Instruction:
Duplicate the listing word for word, beginning with its first line and continuing through the line that contains "En effet, le", with both of those lines included.

——

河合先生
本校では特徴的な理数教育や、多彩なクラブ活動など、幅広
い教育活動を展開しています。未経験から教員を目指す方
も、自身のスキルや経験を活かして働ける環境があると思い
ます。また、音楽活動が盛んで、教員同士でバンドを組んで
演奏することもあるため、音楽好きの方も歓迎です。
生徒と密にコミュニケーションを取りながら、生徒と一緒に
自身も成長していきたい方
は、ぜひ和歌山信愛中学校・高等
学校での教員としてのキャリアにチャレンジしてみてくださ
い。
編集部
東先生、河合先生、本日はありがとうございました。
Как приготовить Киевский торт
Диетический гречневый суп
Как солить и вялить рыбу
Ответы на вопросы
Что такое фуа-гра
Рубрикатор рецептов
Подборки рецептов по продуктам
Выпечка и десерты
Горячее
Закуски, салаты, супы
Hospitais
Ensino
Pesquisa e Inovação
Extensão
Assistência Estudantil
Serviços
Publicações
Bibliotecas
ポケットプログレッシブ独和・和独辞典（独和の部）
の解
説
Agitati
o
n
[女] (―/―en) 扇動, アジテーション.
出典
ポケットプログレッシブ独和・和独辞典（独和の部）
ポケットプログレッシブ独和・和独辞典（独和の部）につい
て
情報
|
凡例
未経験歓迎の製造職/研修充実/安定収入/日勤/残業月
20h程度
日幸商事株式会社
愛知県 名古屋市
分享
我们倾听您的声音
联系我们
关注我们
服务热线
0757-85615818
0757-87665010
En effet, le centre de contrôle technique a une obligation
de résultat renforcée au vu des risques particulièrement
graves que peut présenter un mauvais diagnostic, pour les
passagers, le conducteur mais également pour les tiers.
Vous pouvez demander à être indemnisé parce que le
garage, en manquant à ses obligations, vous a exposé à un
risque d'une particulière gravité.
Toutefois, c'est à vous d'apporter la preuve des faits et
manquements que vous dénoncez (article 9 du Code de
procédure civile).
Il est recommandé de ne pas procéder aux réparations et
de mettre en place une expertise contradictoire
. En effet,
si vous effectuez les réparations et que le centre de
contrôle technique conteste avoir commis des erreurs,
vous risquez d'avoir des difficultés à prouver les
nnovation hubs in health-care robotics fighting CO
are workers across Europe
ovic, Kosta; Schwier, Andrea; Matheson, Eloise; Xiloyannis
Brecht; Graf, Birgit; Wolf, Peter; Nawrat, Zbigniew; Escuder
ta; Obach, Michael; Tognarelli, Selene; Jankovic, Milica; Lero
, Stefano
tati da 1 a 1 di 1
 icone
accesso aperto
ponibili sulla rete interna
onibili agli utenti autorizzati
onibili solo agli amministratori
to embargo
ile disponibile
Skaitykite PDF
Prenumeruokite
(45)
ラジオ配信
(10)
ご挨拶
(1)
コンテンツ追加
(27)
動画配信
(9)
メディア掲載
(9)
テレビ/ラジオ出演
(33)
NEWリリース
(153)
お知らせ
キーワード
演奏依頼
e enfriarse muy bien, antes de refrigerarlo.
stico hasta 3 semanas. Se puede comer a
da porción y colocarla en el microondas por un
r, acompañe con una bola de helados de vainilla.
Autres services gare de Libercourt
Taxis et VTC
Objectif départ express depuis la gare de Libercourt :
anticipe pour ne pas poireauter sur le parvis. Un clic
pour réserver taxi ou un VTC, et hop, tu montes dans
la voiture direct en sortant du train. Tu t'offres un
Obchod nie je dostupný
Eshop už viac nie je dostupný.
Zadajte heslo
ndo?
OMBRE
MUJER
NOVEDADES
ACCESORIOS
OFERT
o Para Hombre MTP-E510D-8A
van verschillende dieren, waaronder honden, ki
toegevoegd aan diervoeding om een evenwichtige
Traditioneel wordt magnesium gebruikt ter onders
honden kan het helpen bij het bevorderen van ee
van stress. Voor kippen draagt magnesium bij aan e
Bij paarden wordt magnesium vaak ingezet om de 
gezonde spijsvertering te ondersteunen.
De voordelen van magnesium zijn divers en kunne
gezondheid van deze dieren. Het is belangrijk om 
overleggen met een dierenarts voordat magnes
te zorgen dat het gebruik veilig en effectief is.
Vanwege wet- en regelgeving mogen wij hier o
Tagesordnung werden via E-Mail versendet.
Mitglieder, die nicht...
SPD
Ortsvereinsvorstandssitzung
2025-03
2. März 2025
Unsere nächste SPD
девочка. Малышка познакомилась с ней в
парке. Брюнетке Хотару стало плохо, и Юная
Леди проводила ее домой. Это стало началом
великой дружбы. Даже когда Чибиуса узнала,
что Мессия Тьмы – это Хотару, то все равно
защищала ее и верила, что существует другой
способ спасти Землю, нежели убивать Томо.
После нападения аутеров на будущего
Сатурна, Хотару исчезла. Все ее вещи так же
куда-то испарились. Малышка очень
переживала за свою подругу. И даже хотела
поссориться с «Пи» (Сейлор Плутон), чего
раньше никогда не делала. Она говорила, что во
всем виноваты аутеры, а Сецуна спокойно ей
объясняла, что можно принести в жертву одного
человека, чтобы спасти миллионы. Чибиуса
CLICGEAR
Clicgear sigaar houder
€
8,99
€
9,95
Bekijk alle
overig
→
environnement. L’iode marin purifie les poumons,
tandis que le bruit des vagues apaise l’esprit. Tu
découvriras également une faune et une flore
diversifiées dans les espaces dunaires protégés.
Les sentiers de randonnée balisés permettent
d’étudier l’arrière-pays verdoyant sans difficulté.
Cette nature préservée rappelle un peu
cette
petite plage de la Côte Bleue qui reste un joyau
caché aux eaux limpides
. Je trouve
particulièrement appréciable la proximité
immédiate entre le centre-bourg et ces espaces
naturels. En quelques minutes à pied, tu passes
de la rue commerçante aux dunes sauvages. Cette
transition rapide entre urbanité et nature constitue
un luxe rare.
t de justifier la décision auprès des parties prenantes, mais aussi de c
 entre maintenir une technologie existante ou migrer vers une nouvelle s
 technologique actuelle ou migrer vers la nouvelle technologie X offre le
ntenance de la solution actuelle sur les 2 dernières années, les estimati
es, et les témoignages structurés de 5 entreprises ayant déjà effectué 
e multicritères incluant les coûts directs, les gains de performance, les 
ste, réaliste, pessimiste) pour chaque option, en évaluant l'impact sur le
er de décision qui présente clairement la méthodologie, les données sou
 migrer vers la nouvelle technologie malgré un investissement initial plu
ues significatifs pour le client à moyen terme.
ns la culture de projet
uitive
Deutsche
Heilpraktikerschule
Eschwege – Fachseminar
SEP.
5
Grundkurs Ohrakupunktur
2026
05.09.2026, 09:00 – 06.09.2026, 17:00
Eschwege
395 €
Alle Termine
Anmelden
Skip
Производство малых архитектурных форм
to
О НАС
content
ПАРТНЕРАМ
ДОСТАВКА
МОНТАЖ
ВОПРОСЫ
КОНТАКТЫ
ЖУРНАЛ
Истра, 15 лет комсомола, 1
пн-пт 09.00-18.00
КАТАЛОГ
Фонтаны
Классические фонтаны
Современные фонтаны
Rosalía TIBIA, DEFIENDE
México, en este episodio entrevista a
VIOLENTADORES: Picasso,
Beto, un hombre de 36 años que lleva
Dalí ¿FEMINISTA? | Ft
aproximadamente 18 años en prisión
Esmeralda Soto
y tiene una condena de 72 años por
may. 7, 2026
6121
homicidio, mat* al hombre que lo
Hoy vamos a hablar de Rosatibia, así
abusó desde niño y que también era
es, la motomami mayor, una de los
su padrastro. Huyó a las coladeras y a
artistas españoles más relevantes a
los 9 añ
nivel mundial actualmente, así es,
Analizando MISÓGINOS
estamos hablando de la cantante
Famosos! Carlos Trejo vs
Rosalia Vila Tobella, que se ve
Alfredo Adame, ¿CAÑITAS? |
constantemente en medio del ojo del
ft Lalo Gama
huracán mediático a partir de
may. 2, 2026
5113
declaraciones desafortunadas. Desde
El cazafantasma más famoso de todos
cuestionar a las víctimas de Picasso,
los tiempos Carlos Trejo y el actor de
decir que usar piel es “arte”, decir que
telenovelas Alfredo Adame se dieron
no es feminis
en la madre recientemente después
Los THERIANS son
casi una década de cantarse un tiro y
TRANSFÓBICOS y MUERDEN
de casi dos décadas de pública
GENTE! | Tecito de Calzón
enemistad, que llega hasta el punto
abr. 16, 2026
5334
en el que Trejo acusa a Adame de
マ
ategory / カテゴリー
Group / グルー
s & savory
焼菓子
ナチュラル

——

Answer for this exercise:
河合先生
本校では特徴的な理数教育や、多彩なクラブ活動など、幅広
い教育活動を展開しています。未経験から教員を目指す方
も、自身のスキルや経験を活かして働ける環境があると思い
ます。また、音楽活動が盛んで、教員同士でバンドを組んで
演奏することもあるため、音楽好きの方も歓迎です。
生徒と密にコミュニケーションを取りながら、生徒と一緒に
自身も成長していきたい方
は、ぜひ和歌山信愛中学校・高等
学校での教員としてのキャリアにチャレンジしてみてくださ
い。
編集部
東先生、河合先生、本日はありがとうございました。
Как приготовить Киевский торт
Диетический гречневый суп
Как солить и вялить рыбу
Ответы на вопросы
Что такое фуа-гра
Рубрикатор рецептов
Подборки рецептов по продуктам
Выпечка и десерты
Горячее
Закуски, салаты, супы
Hospitais
Ensino
Pesquisa e Inovação
Extensão
Assistência Estudantil
Serviços
Publicações
Bibliotecas
ポケットプログレッシブ独和・和独辞典（独和の部）
の解
説
Agitati
o
n
[女] (―/―en) 扇動, アジテーション.
出典
ポケットプログレッシブ独和・和独辞典（独和の部）
ポケットプログレッシブ独和・和独辞典（独和の部）につい
て
情報
|
凡例
未経験歓迎の製造職/研修充実/安定収入/日勤/残業月
20h程度
日幸商事株式会社
愛知県 名古屋市
分享
我们倾听您的声音
联系我们
关注我们
服务热线
0757-85615818
0757-87665010
En effet, le centre de contrôle technique a une obligation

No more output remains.